I’ve seen a lot of confusion over what precisely the term ‘observable universe’ refers to. This post is an attempt to remedy that. Crossposted from my personal website.
In 1929, Edwin Hubble discovered that the universe is expanding. He observed that light emitted from distant celestial objects was redder than expected, due to the downward shift in frequency as their light receded from Earth. And the further away the objects were, the proportionately greater their redshift. Since objects were getting further apart from each other, figures like Lemaître and Friedmann reasoned that there must have been some point in the past at which the whole universe was compressed into a single point.
Embarrassingly, linear extrapolation implied an age of the universe of 1-2 billion years, shorter than the known age of the oldest rocks on Earth. One of the difficulties is that expansion flipped from slowing down to speeding up after several billion years, and this requires complex observations of supernovae to account for. In any case, astronomers eventually measured the age of the universe at about 13.8 billion years. This implies three tempting definitions for the observable universe — that part of the whole universe which we can theoretically see — only one of which is correct.
Universe age in light-years: You would be forgiven for thinking that the observable universe is a sphere with a radius of 13.8 billion light-years centred on the Earth, since that’s how long light has had to reach us. However, this assumes the universe isn’t expanding or contracting.
The Hubble radius: Hubble found that the distance to a given galaxy was proportional to its recessional velocity, with a constant of proportionality now called the Hubble constant H. This implies there is a sphere past which everything is travelling away from us faster than the speed of light. This is known as the Hubble sphere, and it has a radius of around 14.4 billion light-years.
You may worry that this faster-than-light travel violates Einstein’s theory of relativity, which says that nothing can travel faster than light. However, what relativity says is that matter within space can’t travel faster than light, but nothing about how fast space itself can travel.
The Hubble sphere isn’t the observable universe either. The radius of the Hubble sphere will be given by c/H, where c is the speed of light. And the Hubble constant is decreasing: the relative velocities of celestial objects are (on average) growing more slowly than the distances between them. Therefore the Hubble sphere is expanding. If the Hubble sphere expands fast enough, light leaving an extremely distant object can get ‘caught’ and drop from the faster-than-light region outside the sphere to the slower-than-light region inside. Once this light is within the Hubble sphere, it can make its way to Earth (this is explained well in this video). If you work out their present distance from us, it turns out that all of the photons we receive from the first five billion years of the universe’s existence were all caught by the Hubble sphere. These objects were, are, and always will be travelling away from us faster than the speed of light!

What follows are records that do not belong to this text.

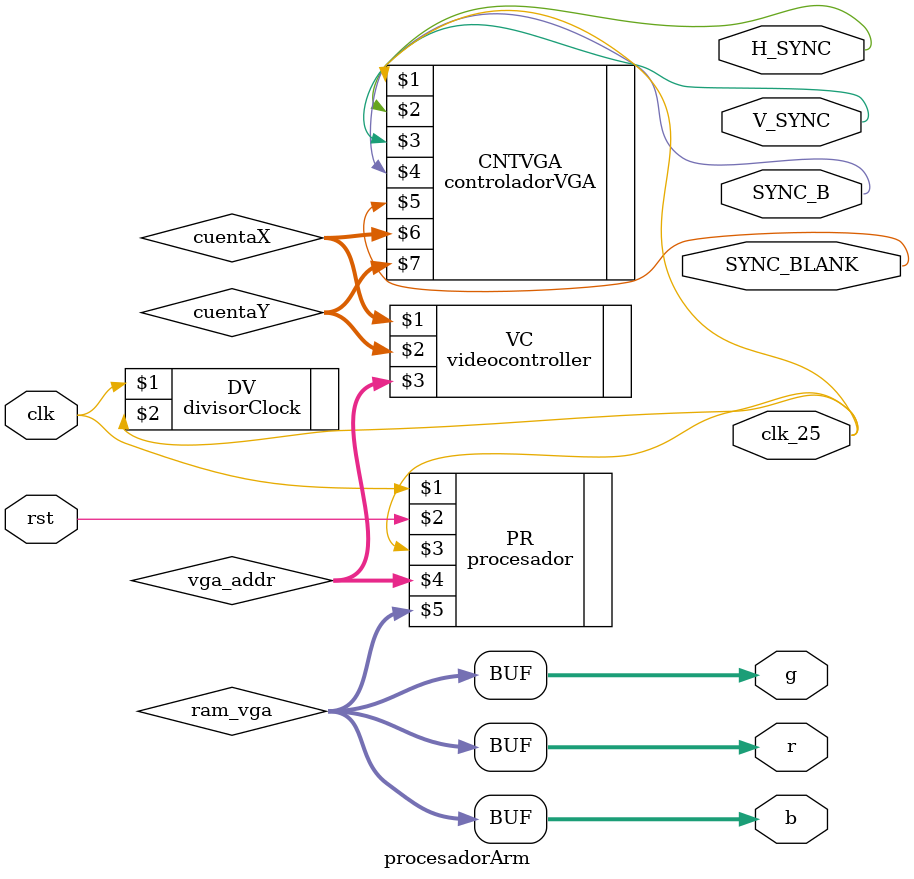
<source format=sv>

module procesadorArm(input logic clk, rst, output logic  [7:0]r,g,b, output logic clk_25,
				output  logic H_SYNC, V_SYNC, SYNC_B, SYNC_BLANK);

	logic [9:0] cuentaX,cuentaY;
	
	logic [7:0] ram_vga;
	
	logic [16:0] vga_addr;
	
	
	
	//--------------Instancia del divisor de clock-------------------------//
	
	divisorClock DV(clk,clk_25);

	//--------------Instancia del controlador VGA--------------------------//		
	
	controladorVGA CNTVGA(clk_25,H_SYNC,V_SYNC,SYNC_B,SYNC_BLANK, cuentaX,cuentaY);
	
	videocontroller VC(cuentaX,cuentaY, vga_addr);
	
	procesador PR(clk, rst, clk_25, vga_addr, ram_vga);
	
	assign r = ram_vga;
	assign g = ram_vga;
	assign b = ram_vga;					  

endmodule
</source>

The particle horizon: The full extent of the observable universe is bounded by the particle horizon, which is the region from which light has had time to reach us since the beginning of the universe, taking into account its expansion. The particle horizon has a radius of 46.5 billion light-years, so the observable universe is 93 billion light-years across.
The famous cosmic microwave background is at the particle horizon, and its light has taken 13.8 billion years to reach us (the fact that it consists of microwaves is an extreme version of redshifting). In the jargon, the proper distance (the actual distance not taking into account the expansion of the universe) is 46.5 billion light-years but the comoving distance (taking account of expansion) is 13.8 billion years.
The particle horizon limits how far in distance we can observe, while the Hubble sphere limits how far back in time we can observe. We could never see objects outside the Hubble sphere as they are now, no matter how long we waited. Moreover, just as light can get caught in the Hubble sphere, the expansion of space can push light out of it. Every second, 20,000 stars become newly unobservable from Earth. In a few billion years, the observable universe will consist of only our Local Group of a few dozen galaxies. Future astronomers would gaze upon a barren universe.
Thanks to Gytis Daujotas for reading a draft of this post.
Another good resource on this, which distinguishes the affectable universe, the observable universe, the eventually observable universe, and the ultimately observable universe: The Edges of Our Universe by Toby Ord.
I'm embarrassed to admit I don't quite get what comoving vs proper distance is. Can you explain?
I think this explanation is good: https://en.wikipedia.org/wiki/Comoving_and_proper_distances#Uses_of_the_proper_distance
Comoving means the reference frame follows the particle itself (as opposed to us, the source, etc). Space is expanding behind the photon in addition to in front of it and it has to travel a long time to reach us. This makes us get different answers if we ask "how far is it between the object that emitted this photon and us today (proper distance)" vs asking "how long/far has the photon traveled(comoving distance)". For photons the comoving distance (ly) is identical to time of flight (yr).
I belive astronomy's use of "comoving" is slightly different from the special relativity meaning and astronomers ignore the time dialation and length contraction effects. So the frame follows the particle for the purposes of expansion but is still in our/the observers frame as far as time, length, velocity etc.
Nice to see some astronomy/cosmology post here. I quickly added the tag astronomy.
In 1929, Edwin Hubble discovered that the universe is expanding.
It appears to be expanding. While the consensus is that it does expand, there are quite a few unexplained details and alternative hypotheses about that.